WHAT TO PRODUCE — Filter the listing below, keeping only the lines with the word "phpBB".

DATASET RECORDS —
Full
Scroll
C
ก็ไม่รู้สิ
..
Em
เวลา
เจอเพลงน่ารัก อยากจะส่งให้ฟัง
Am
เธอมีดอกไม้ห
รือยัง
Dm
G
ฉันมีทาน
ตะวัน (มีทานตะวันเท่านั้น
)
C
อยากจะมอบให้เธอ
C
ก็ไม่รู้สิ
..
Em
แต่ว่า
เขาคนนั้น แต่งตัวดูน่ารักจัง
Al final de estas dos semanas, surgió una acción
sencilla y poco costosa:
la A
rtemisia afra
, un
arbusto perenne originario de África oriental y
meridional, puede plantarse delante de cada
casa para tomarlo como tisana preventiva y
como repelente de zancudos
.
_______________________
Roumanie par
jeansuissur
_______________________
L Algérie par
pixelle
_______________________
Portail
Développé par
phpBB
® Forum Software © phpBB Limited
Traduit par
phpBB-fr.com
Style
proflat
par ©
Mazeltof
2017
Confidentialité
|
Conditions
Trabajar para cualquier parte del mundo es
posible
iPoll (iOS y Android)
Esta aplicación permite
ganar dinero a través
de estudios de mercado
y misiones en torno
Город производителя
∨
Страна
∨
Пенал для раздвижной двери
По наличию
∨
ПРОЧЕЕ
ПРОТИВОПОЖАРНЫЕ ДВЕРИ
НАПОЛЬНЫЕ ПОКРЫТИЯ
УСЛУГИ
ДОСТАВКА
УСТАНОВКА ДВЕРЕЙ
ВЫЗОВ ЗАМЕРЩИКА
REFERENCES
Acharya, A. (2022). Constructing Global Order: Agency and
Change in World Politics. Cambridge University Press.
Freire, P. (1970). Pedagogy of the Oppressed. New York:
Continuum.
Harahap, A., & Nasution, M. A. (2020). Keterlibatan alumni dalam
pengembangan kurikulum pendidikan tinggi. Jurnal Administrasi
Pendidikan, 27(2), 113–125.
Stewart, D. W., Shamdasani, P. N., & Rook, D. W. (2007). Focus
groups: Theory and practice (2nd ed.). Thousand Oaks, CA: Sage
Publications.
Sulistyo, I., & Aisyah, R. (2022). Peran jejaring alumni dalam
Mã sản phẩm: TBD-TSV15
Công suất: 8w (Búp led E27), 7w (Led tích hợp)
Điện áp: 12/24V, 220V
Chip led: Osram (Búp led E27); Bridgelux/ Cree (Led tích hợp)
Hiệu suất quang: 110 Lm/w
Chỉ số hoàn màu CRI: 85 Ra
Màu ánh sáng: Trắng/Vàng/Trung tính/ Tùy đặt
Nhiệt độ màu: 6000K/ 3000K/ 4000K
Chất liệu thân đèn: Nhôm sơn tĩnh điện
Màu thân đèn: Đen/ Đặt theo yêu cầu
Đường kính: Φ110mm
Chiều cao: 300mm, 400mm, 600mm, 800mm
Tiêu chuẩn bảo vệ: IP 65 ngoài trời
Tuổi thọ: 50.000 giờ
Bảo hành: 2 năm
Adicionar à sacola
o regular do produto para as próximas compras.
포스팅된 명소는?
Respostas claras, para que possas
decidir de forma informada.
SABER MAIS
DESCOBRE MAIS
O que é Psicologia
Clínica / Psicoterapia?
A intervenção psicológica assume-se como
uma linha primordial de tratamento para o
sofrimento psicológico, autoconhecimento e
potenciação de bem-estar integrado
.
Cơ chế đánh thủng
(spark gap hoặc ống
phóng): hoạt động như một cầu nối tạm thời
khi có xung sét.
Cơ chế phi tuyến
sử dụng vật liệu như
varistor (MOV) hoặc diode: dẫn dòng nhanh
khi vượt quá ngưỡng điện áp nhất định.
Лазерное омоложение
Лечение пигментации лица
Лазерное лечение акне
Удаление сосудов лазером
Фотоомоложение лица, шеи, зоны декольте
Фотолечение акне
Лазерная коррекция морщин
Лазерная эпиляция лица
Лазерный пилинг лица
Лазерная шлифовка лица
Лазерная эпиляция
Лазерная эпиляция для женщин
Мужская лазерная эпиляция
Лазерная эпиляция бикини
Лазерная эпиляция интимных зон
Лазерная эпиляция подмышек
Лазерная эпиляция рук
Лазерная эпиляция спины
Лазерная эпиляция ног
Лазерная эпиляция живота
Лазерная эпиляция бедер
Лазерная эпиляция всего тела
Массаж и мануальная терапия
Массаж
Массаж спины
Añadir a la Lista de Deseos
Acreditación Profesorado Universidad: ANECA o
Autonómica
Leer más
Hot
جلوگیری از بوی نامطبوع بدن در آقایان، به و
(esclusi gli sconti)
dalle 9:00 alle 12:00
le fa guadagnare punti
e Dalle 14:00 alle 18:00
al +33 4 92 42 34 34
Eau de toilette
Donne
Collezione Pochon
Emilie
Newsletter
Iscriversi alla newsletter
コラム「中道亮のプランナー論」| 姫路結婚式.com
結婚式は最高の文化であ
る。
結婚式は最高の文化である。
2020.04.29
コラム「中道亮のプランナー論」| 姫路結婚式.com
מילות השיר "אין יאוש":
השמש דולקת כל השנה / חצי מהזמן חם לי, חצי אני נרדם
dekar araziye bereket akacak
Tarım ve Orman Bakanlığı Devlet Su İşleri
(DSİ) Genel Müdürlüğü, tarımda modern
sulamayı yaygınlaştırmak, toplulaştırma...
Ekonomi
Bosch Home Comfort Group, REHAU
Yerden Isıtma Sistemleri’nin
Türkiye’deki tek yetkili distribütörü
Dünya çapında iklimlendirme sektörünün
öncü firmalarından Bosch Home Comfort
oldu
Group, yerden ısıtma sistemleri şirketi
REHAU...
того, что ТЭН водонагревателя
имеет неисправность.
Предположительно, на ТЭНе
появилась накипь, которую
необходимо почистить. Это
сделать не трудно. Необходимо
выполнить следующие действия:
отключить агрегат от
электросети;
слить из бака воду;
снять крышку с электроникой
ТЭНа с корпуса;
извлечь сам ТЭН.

ANSWER BELOW —
phpBB
® Forum Software © phpBB Limited
phpBB-fr.com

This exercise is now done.